Live Nation Entertainment Chairman Irving Azoff and major shareholder John Malone, chairman of the cable television and entertainment conglomerate Liberty Media Corp., are looking at the possibly of taking Live Nation private.
The New York Post reported today, June 10, that the two, who combined own about 23 percent of the company’s stock, are in the preliminary stages of taking the public company private, a year and a half after Live Nation merged with Ticketmaster to become the world’s dominant live entertainment company. Live Nation’s stock, which trades under the symbol LYV, was up more than 6 percent today at 1:45 p.m. EDT at $10.92 per share following news of the possible move.
Prior to the merger, Live Nation was saddled with a lot of debt and, despite restructuring it, joining forces with Ticketmaster did not ease the debt burden, which currently hovers around $1.7 billion. The amount of debt the company carries has long been a concern for some investors, but quickly erasing that burden would not be easy because the company’s margins are low and it has to spend a lot of money upfront on its tours, some of which end up not selling well.
Taking the company private would help alleviate the pressure the company feels from investors, and give it room to operate and look for new alliances and opportunities.

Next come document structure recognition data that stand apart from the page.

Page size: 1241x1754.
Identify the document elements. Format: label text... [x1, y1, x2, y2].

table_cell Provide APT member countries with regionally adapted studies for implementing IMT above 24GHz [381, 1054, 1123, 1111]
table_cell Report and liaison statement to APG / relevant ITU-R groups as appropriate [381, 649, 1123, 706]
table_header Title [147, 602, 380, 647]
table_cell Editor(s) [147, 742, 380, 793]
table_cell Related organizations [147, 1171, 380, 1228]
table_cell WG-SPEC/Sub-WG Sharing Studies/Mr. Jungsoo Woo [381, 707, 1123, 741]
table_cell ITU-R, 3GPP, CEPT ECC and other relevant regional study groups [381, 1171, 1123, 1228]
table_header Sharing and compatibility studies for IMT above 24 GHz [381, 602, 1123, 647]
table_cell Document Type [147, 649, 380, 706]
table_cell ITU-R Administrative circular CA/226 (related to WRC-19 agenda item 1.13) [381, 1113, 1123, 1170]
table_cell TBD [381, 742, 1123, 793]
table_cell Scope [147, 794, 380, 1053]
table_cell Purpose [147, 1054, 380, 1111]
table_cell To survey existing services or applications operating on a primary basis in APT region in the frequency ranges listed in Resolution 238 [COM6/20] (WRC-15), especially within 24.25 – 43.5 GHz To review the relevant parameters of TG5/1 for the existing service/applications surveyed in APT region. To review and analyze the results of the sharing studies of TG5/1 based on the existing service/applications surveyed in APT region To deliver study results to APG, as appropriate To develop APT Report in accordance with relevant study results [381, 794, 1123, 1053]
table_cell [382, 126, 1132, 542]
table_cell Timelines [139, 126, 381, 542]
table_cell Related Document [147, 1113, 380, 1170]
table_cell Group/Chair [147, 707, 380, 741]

In fact, the Post, quoting an unnamed source, reported that taking the company private is one of several options Live Nation is considering. “Yes, they’ve had discussions, but it’s more of a strategy that is being contemplated. Nothing is imminent.”
The company has been aggressive in trying to expand and turn things around following its difficult 2010, in which ticket sales were down due the weak economy. Earlier in the spring, the company flirted with the idea of trying to acquire a piece of Warner Music Group, and through its Ticketmaster division, Live Nation signed a partnership deal with online discounting giant Groupon.
Despite Live Nation’s recent moves, taking the company private presents some serious challenges. Financial analyst Ben Mogil, director of equity research in media and entertainment for investment bank Stifel Nicolaus & Company, questions whether taking the company private would even be possible.
“We see the debt at $1.7bn (and expected EBITDA of $446mn in 2011) as making it difficult for a go-private transaction,” Mogil wrote in a report to investors this morning, June 10. “The equity value on a fully diluted share count at $12 would be $2.2bn and the debt is $1.7bn for an Enterprise Value of $3.8bn, the company still does not generate material free cash flow to repay that; FCF this year will be $182mn by our estimate. Additionally, we still see Liberty Capital in the ‘getting comfortable with the business’ phase and therefore unlikely to make such a move at this time.”
According to the Post, some of the funding for taking the company private could come from private equity firm Thomas H. Lee Partners, which has worked with Azoff in the past. And, another financial partner would likely be needed to complete the transaction.